Seit es die technische Möglichkeit gibt, dass auch Laien schnell und einfach über das Internet publizieren können, hat der sogenannte Bürgerjournalismus schon mehrmals Bedeutung bei Krisen erlangt. Bei den Anschlägen auf das World Trade Center am 11. September 2001 berichteten Blogger über das Geschehen. 2005 bei den Terroranschlägen in London erreichten Augenzeugenberichte aus dem Netz die Öffentlichkeit, noch ehe die TV-Stationen vor Ort waren. Als im vergangenen Jahr das Militär in Birma gegen den Aufstand der Mönche vorging, riskierten die Mönche viel, als sie Nachrichten über das Netz versandten. Journalisten aus aller Welt dienten diese Berichte oft als einzige verfügbare Quelle.

Und auch seit vergangener Woche, als der Flughafen in Bangkok besetzt wurde, versenden Augenzeugen Informationen. "Thailändische Polizisten fliehen vom Flughafen, als die Demonstranten angreifen", berichtet "Davehollis" noch vor wenigen Stunden.

Twitter ist dabei das schnellste Medium und zudem gut vernetzt. Mehr als fünf Millionen Menschen weltweit nutzen bereits Twitter. Die Tendenz: rasant wachsend. Nutzer können die Nachrichten anderer Nutzer abonnieren. Normalerweise werden die Nachrichten eines Nutzers nur von Bekannten und wenigen Interessierten gelesen. In der Krise aber kann Twitter Massen erreichen. Ein Nutzer, der bislang nur wenige "Follower" hatte, kann plötzlich die Weltöffentlichkeit erreichen. Zudem sind über den Suchbergiff "Mumbai" alle Beiträge zu dem Thema aufgelistet.

"In einer Stunde bin ich auf Sendung"

Ein derartiges Vordringen ins öffentliche Bewusstsein bringt aber auch Gefahren mit sich. Oft waren die Twitter-Nachrichten über Mumbai missverständlich, gaben lediglich Gerüchte wieder oder waren schlichtweg falsch. Am vergangenen Donnerstag wurde in mehreren Twitter-Beiträgen berichtet, dass auch das Marriot-Hotel attackiert worden sei.
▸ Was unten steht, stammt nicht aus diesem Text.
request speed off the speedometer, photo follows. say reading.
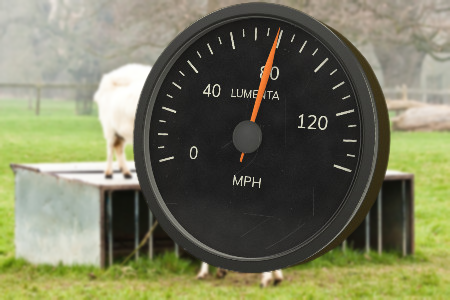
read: 80 mph
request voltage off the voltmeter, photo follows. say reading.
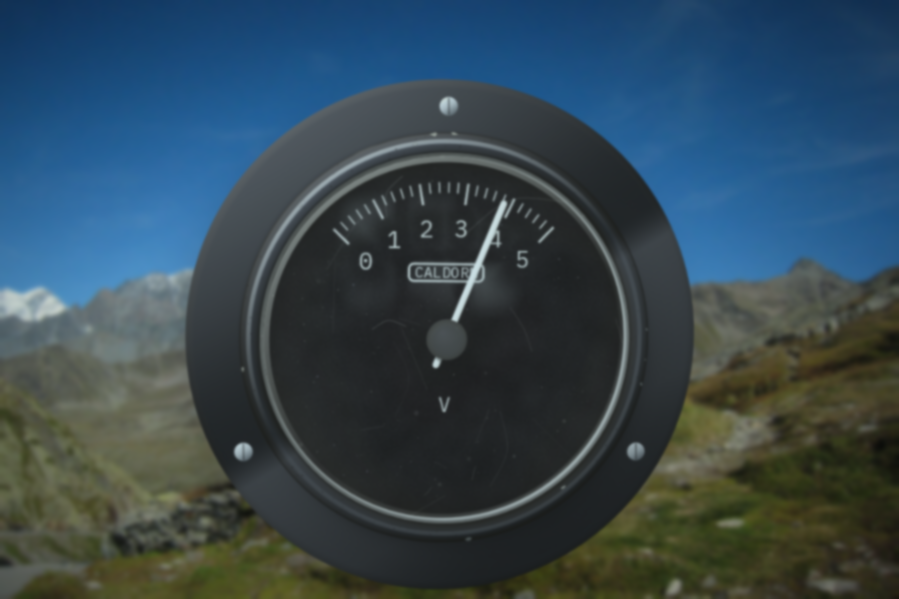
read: 3.8 V
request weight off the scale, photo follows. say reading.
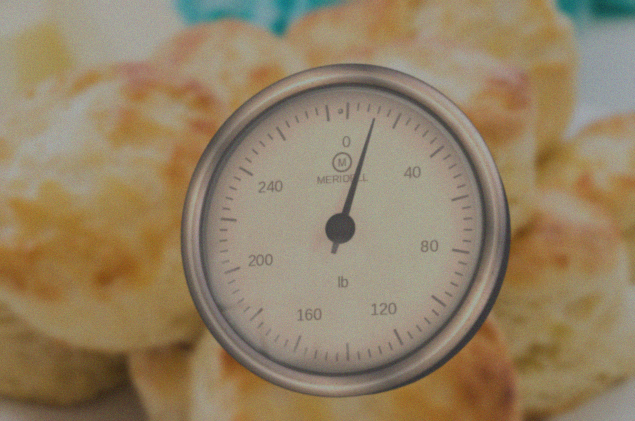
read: 12 lb
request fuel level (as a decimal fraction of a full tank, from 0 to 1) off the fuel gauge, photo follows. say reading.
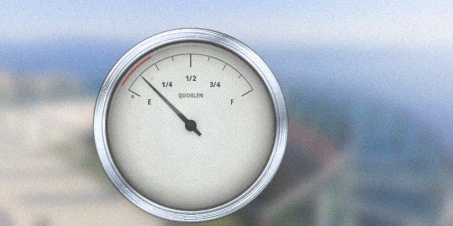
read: 0.125
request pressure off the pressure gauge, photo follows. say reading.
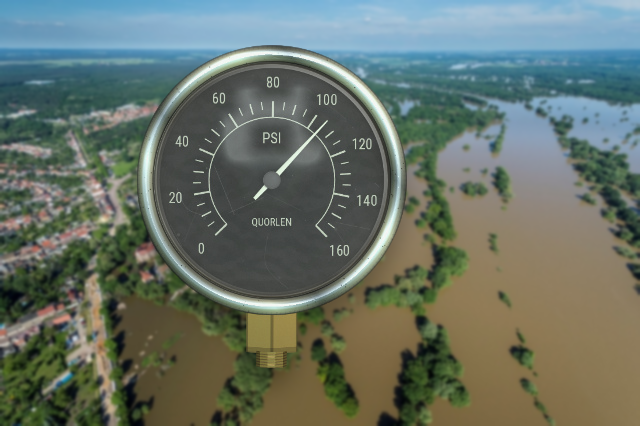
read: 105 psi
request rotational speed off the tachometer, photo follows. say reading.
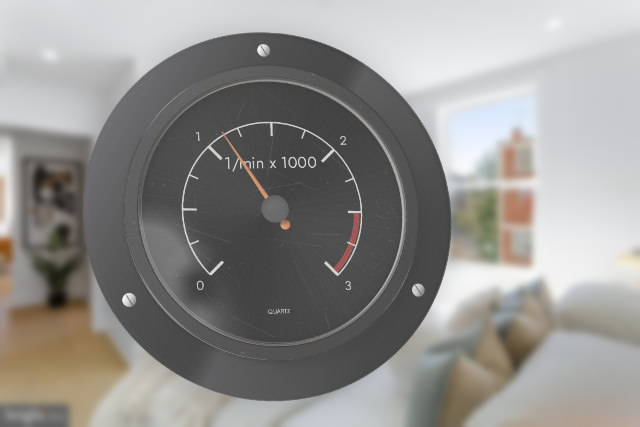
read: 1125 rpm
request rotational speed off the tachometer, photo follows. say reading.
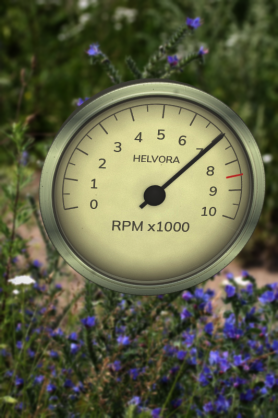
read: 7000 rpm
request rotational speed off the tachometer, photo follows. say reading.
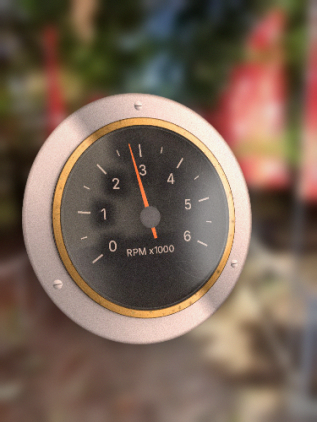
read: 2750 rpm
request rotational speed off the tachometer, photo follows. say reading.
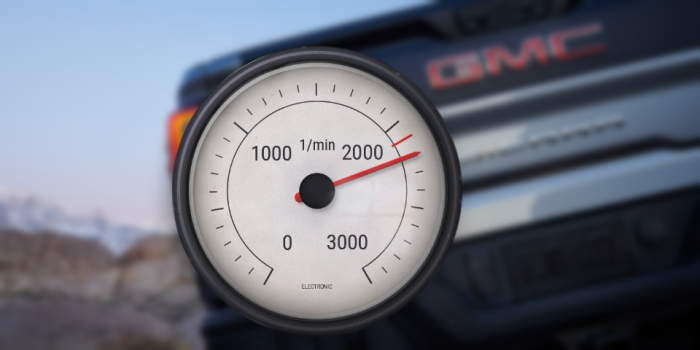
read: 2200 rpm
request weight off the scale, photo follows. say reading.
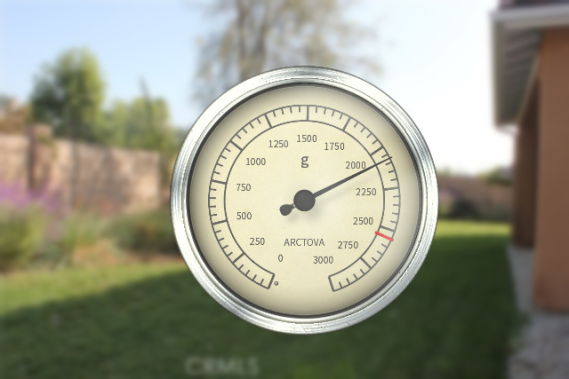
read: 2075 g
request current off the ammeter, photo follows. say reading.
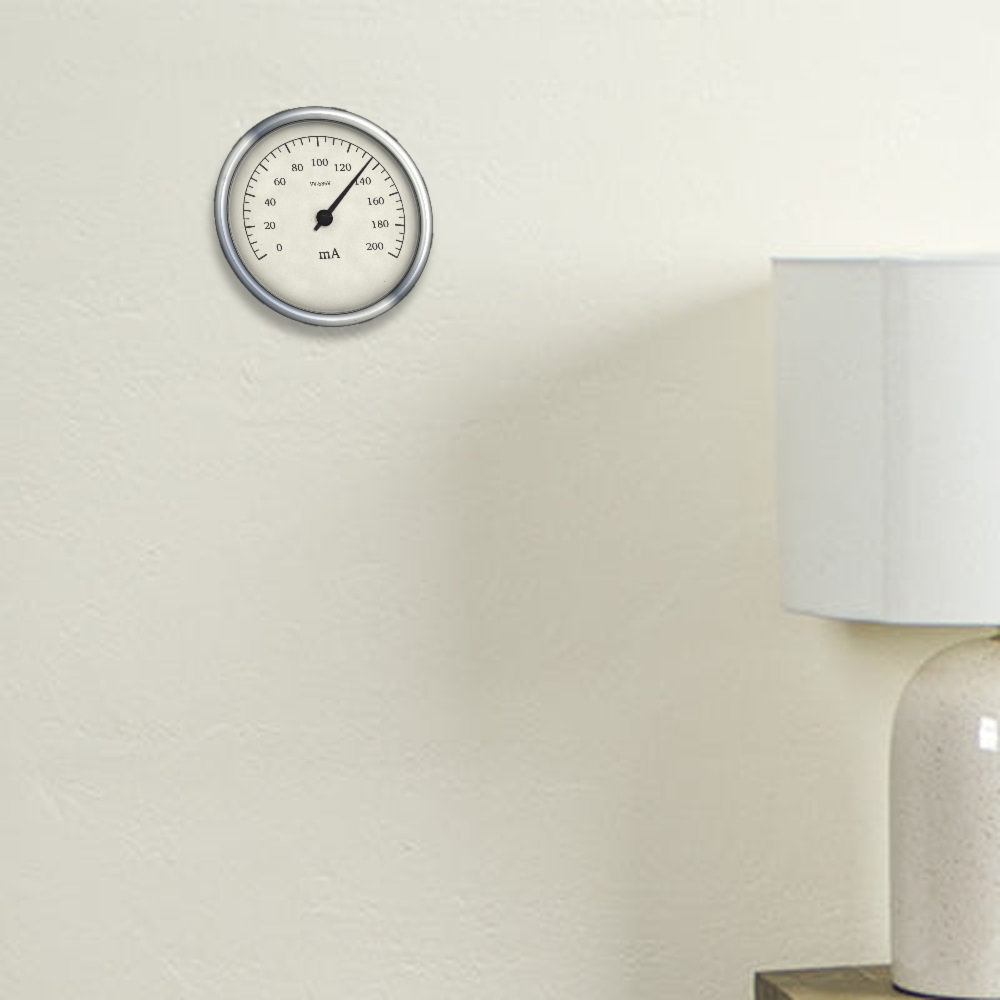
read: 135 mA
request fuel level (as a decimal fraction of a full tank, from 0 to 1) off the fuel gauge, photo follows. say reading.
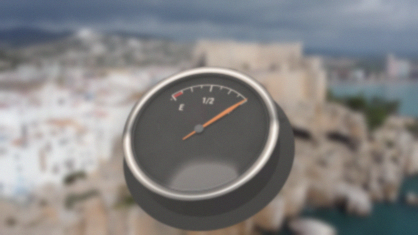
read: 1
Die Nachricht war überall auf der Welt zu lesen, doch sie stimmte nicht.

"Twitter ist noch nicht der Platz für solide Fakten, die Lage ist noch zu unorganisiert", schreibt Web-2.0-Experte Michael Arrington auf Tech Crunch. "Aber es ist inzwischen der Ort, an dem die Breaking News stattfinden."

Einige Twitter-Nutzer schafften nach den Anschlägen sogar den Sprung in die klassischen Massenmedien und wurden dort als Augenzeugen herangezogen. "Ich habe gerade einen Anruf von Jim Clancy von CNN erhalten", schreibt beispielsweise ein User. "In einer Stunde bin ich auf Sendung."
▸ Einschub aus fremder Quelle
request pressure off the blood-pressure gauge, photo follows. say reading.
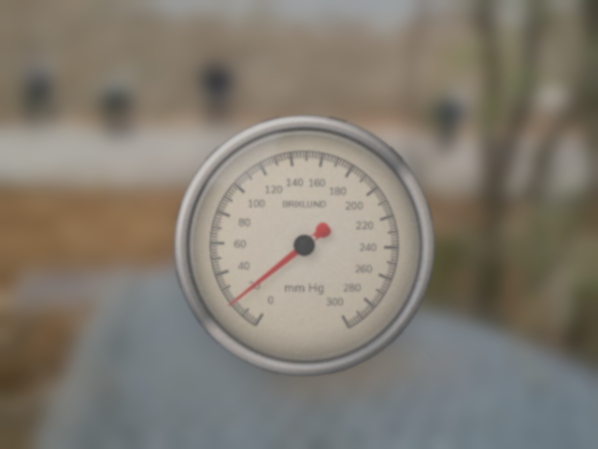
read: 20 mmHg
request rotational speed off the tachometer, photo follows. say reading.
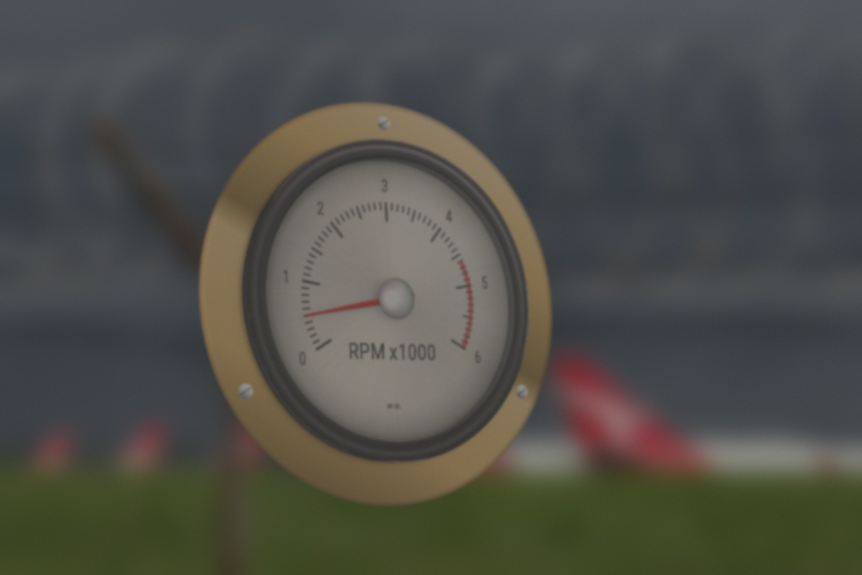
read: 500 rpm
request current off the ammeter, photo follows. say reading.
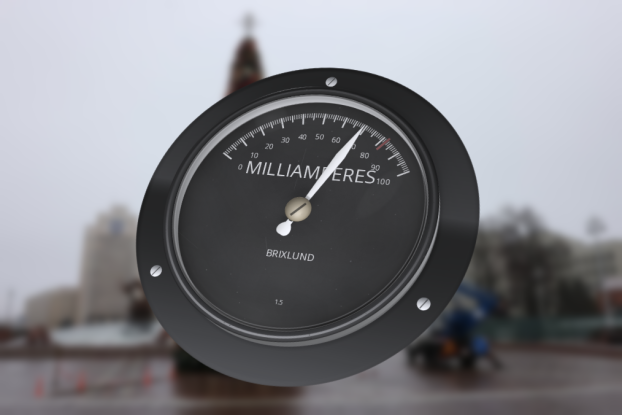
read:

Auch heute, vier Tage nach den Anschlägen, trudeln Twitter-Nachrichten aus Mumbai im Minutentakt ein. Inzwischen geben die meisten jedoch lediglich Nachrichten aus den klassischen Massenmedien wieder. "Innenminister zurückgetreten", meldet einer. Eine Nachricht, die man schon längst aus dem Fernsehen erfahren hat. Die klassischen Massenmedien haben also wieder die Informationsmacht übernommen - vorerst.